The Urquillos program offered a unique opportunity for participatory research in which the members of a grass-roots organization and scientists could work together and learn from one another. Its success has led several neighboring villages to follow suit. Today, Marcavillaca and her colleagues give seminars to neighboring farmers using educational materials provided by a local nongovernmental organization, Peru's National Institute for Agricultural Research, and CIP. Her long-term goal is to get all farmers in the area to use IPM. Urquillos residents, she says, have formed an informal association to teach the new techniques in neighboring villages. But the task has not been easy.

"It was really hard to convince people to change their ways. I would talk and talk but no one would listen or believe me," Marcavillaca notes. "What happens is that people are used to using pesticides because it's a lot easier, but it's also more dangerous, and most people don't know that."

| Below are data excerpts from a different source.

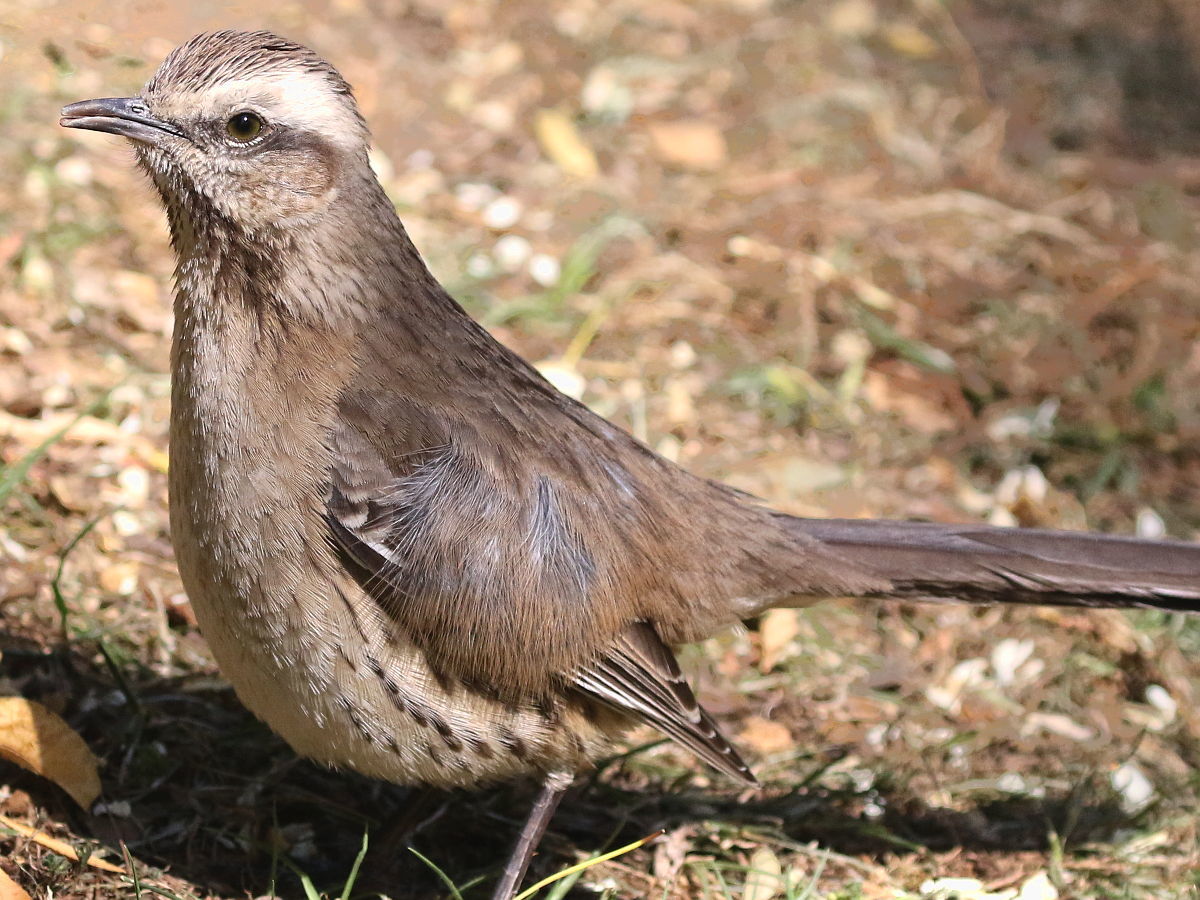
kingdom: Animalia
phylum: Chordata
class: Aves
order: Passeriformes
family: Mimidae
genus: Mimus
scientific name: Mimus thenca
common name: Chilean mockingbird
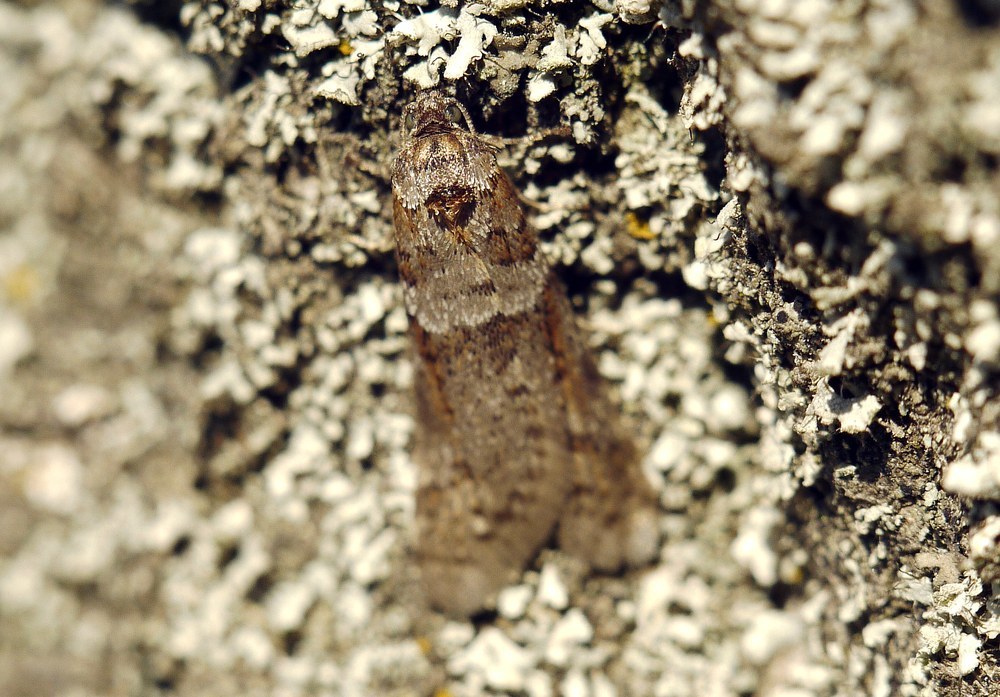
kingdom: Animalia
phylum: Arthropoda
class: Insecta
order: Lepidoptera
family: Tortricidae
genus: Tortricodes
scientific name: Tortricodes alternella
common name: Winter shade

According to CIP agricultural extension specialist Oscar Ortiz, some of the most important things farmers have learned through the Urquillos program are a general knowledge of the pest's life cycle and the dangers of insecticides, which together enable them to make use of IPM component technologies. Many farmers, he notes, have begun using IPM methods on maize as well. "Our philosophy is not to impose on or pressure farmers to use IPM," explained Ortiz. "In this case, the farmers of Urquillos tried out and accepted the new methods, and chose to share their experience with others."

"Pesticide use was always a very big worry for me," Marcavillaca said recently. "So, as a woman and a mother of this village, I knew I had to do something—and I did."